[[ PROVIDED DATA, beginning ]]
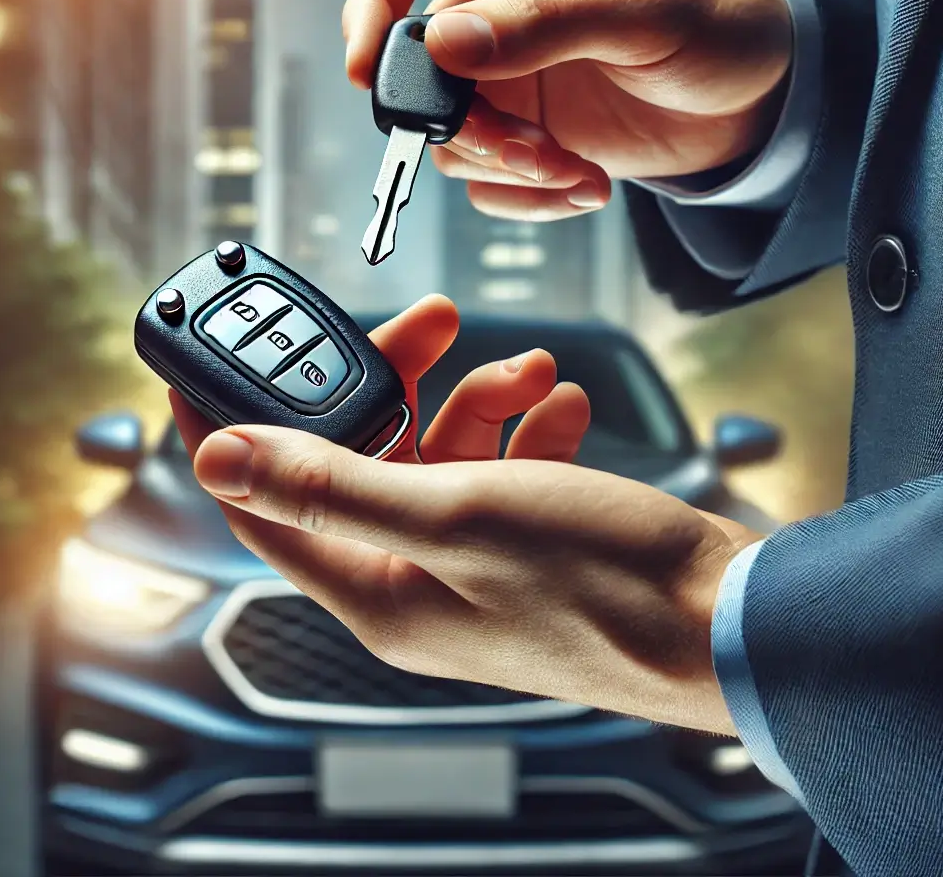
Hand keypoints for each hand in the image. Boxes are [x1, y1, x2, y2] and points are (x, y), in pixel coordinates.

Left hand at [171, 296, 760, 733]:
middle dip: (396, 381)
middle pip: (367, 456)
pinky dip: (527, 426)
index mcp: (378, 589)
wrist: (725, 619)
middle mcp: (418, 577)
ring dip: (481, 397)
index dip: (234, 433)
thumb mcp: (456, 516)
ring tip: (532, 370)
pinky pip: (502, 466)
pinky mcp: (527, 539)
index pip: (266, 507)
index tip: (217, 364)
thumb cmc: (602, 586)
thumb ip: (332, 485)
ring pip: (442, 451)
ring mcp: (475, 558)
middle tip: (429, 322)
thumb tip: (221, 460)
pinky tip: (565, 407)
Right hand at [343, 0, 791, 220]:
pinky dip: (530, 197)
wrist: (758, 94)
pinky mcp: (525, 132)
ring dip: (510, 170)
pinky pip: (489, 180)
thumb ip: (545, 24)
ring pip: (453, 138)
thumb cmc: (719, 19)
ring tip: (577, 171)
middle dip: (466, 126)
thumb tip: (445, 44)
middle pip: (419, 71)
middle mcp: (496, 8)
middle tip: (528, 150)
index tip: (368, 73)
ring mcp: (507, 77)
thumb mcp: (644, 11)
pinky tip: (587, 184)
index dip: (372, 7)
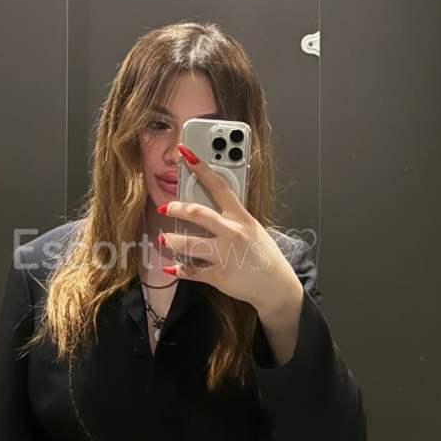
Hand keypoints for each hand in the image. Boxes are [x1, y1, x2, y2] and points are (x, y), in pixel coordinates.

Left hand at [157, 144, 302, 314]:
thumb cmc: (264, 255)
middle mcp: (231, 233)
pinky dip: (178, 269)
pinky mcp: (218, 275)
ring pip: (187, 244)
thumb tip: (208, 208)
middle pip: (197, 213)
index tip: (185, 154)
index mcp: (241, 217)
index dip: (201, 168)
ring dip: (171, 240)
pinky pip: (190, 271)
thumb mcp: (252, 229)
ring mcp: (224, 255)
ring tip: (164, 238)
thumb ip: (232, 218)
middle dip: (177, 208)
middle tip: (166, 207)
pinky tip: (171, 267)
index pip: (219, 186)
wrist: (276, 286)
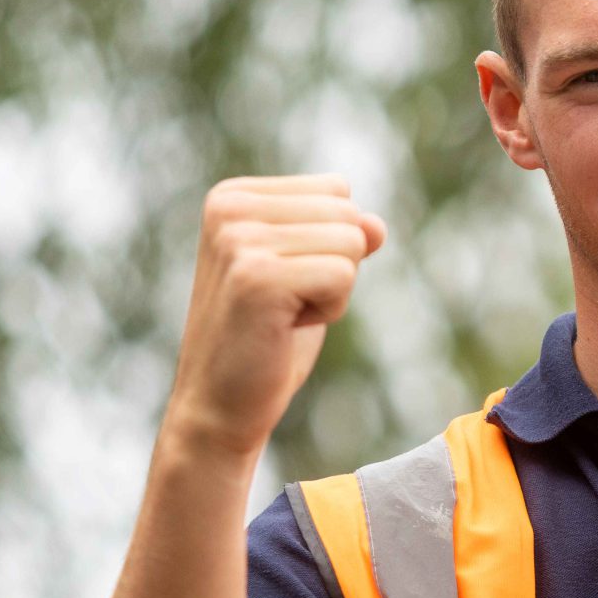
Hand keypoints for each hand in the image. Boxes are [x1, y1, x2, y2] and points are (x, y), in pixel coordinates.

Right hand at [164, 175, 386, 462]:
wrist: (220, 407)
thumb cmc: (266, 341)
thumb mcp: (307, 274)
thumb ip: (341, 237)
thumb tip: (377, 224)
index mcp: (233, 196)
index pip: (336, 190)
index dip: (327, 244)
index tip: (283, 281)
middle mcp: (230, 208)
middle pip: (347, 214)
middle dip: (335, 267)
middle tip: (284, 305)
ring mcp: (239, 240)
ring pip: (351, 243)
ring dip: (333, 292)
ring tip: (283, 317)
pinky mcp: (257, 277)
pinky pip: (343, 274)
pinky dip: (329, 311)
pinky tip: (284, 330)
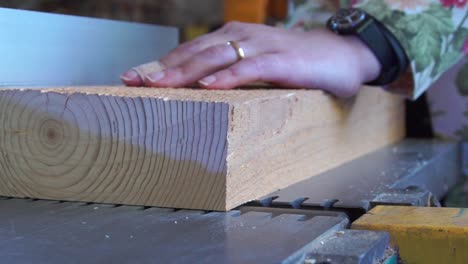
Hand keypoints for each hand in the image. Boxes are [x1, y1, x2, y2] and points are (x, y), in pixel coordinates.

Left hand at [121, 22, 380, 97]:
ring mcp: (260, 46)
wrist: (339, 55)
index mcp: (230, 39)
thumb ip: (226, 76)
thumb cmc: (292, 64)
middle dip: (161, 68)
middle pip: (194, 52)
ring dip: (184, 72)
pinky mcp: (281, 60)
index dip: (159, 64)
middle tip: (134, 82)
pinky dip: (229, 77)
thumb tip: (195, 93)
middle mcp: (240, 37)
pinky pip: (250, 68)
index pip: (188, 51)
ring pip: (215, 57)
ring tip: (159, 86)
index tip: (132, 78)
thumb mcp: (253, 66)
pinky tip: (209, 87)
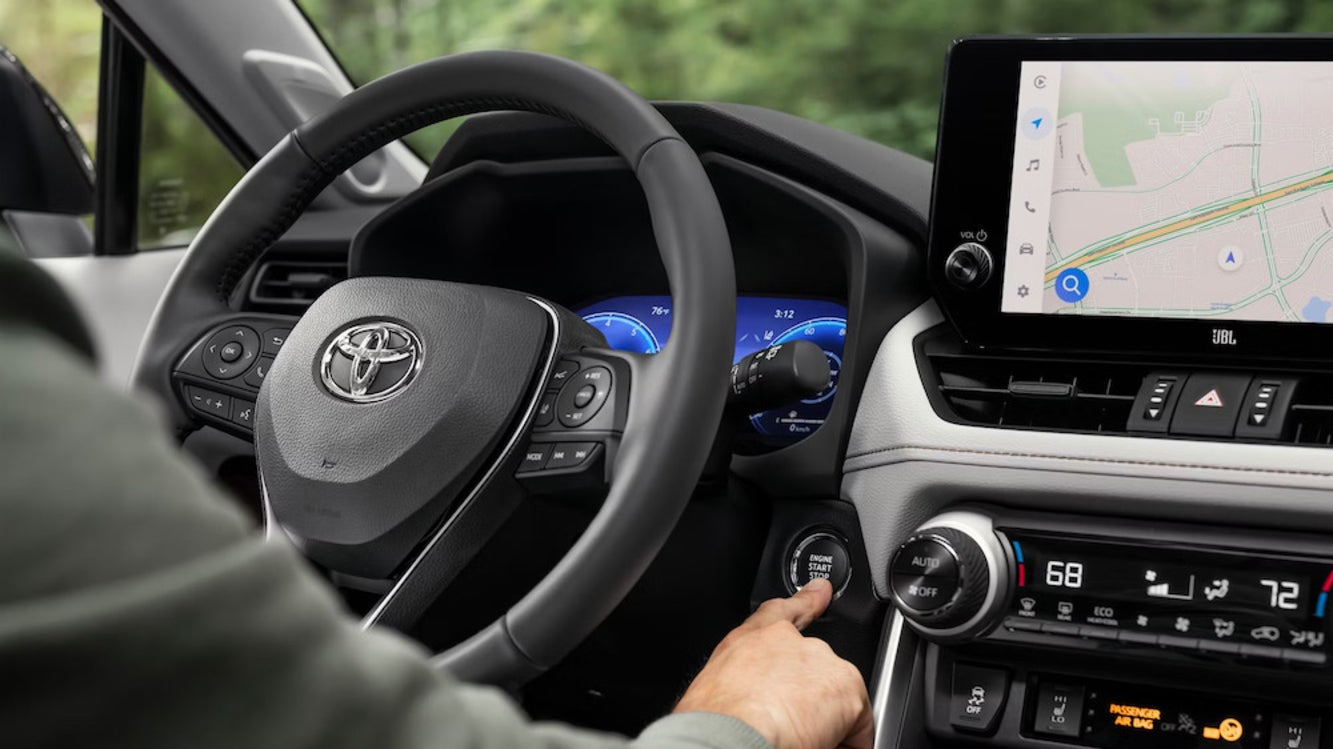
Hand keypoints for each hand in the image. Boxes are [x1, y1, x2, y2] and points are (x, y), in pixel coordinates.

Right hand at [674, 577, 872, 748]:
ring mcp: (821, 661)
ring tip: (805, 742)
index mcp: (752, 640)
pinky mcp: (846, 686)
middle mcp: (790, 643)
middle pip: (817, 667)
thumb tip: (748, 708)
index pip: (782, 612)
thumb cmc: (715, 718)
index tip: (821, 591)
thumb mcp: (714, 690)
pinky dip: (851, 743)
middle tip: (796, 729)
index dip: (805, 602)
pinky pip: (860, 723)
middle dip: (813, 699)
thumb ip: (740, 683)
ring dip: (831, 722)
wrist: (730, 733)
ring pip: (839, 697)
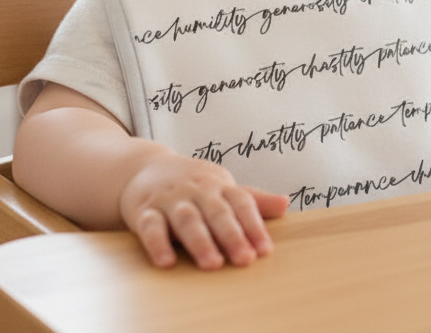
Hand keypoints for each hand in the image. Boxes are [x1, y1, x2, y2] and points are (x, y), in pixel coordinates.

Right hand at [119, 152, 288, 268]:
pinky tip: (166, 262)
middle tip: (245, 259)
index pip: (240, 203)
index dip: (253, 225)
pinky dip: (157, 244)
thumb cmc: (192, 184)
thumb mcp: (222, 187)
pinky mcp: (144, 211)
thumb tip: (286, 204)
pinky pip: (150, 226)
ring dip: (200, 241)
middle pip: (216, 212)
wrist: (145, 167)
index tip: (265, 250)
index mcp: (219, 185)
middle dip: (231, 235)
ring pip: (187, 219)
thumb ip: (252, 200)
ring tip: (212, 264)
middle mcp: (197, 191)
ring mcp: (170, 200)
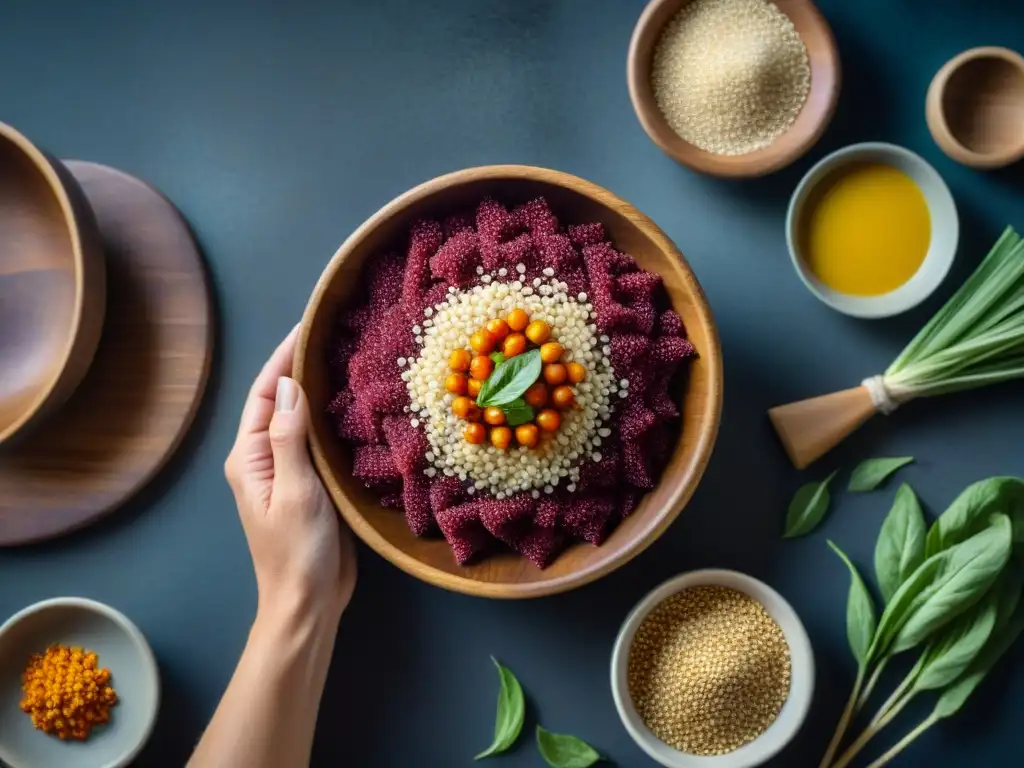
[[ PROVIDED DATA, end ]]
• **TASK OBJECTIVE**: The copy should hold only the lines from the one with "thumb mcp: (644, 11)" through the one with "pinky mcp: (281, 60)", exactly as they stand above. Leave out the pictures.

• **RESULT BELOW**:
thumb mcp: (644, 11)
pinky tip: (587, 184)
index dip: (372, 7)
Hand keypoints for each hand in the image. Boxes are [x1, y1, x2, y2] and points are (x, y), in pixel coordinates.

Left hand at [157, 144, 302, 314]:
thumb cmc: (264, 255)
middle mcp: (231, 233)
pinky dip: (178, 269)
pinky mcp: (218, 275)
ring pip: (187, 244)
thumb tip: (208, 208)
middle pip: (197, 213)
index tip: (185, 154)
index mcp: (241, 217)
index dip: (201, 168)
ring dip: (171, 240)
pinky pip: (190, 271)
thumb mcp: (252, 229)
ring mcp: (224, 255)
ring tip: (164, 238)
thumb ip: (232, 218)
middle dip: (177, 208)
middle tip: (166, 207)
pinky tip: (171, 267)
index pip: (219, 186)
wrist: (276, 286)
Hand keypoints for each hand in the image. Boxes are [x1, y1, x2, y2] and points are (x, y), in pixel coordinates.

Right hand at [164, 175, 386, 462]:
wrist: (220, 407)
thumb cmc: (266, 341)
thumb mcp: (307, 274)
thumb ip: (341, 237)
thumb tip: (377, 224)
index mcp: (233, 196)
index pip: (336, 190)
index dip: (327, 244)
index tip: (283, 281)
middle mcp: (230, 208)
middle pip: (347, 214)
middle dip: (335, 267)
middle tip: (284, 305)
ring mcp: (239, 240)
ring pip: (351, 243)
ring dip: (333, 292)
ring tip: (283, 317)
pinky mcp: (257, 277)
pinky pip: (343, 274)
pinky dip: (329, 311)
pinky tip: (284, 330)
Hand keypoints for each hand in the image. Boxes are [x1, y1, x2, y2] and points are (x, y), in pixel coordinates.

Left hand at [121, 22, 380, 97]:
ring mcp: (260, 46)
wrist: (339, 55)
index mcp: (230, 39)
thumb ip: (226, 76)
thumb cmc: (292, 64)
middle dip: (161, 68)
middle pip: (194, 52)
ring dip: (184, 72)
pinky mcp: (281, 60)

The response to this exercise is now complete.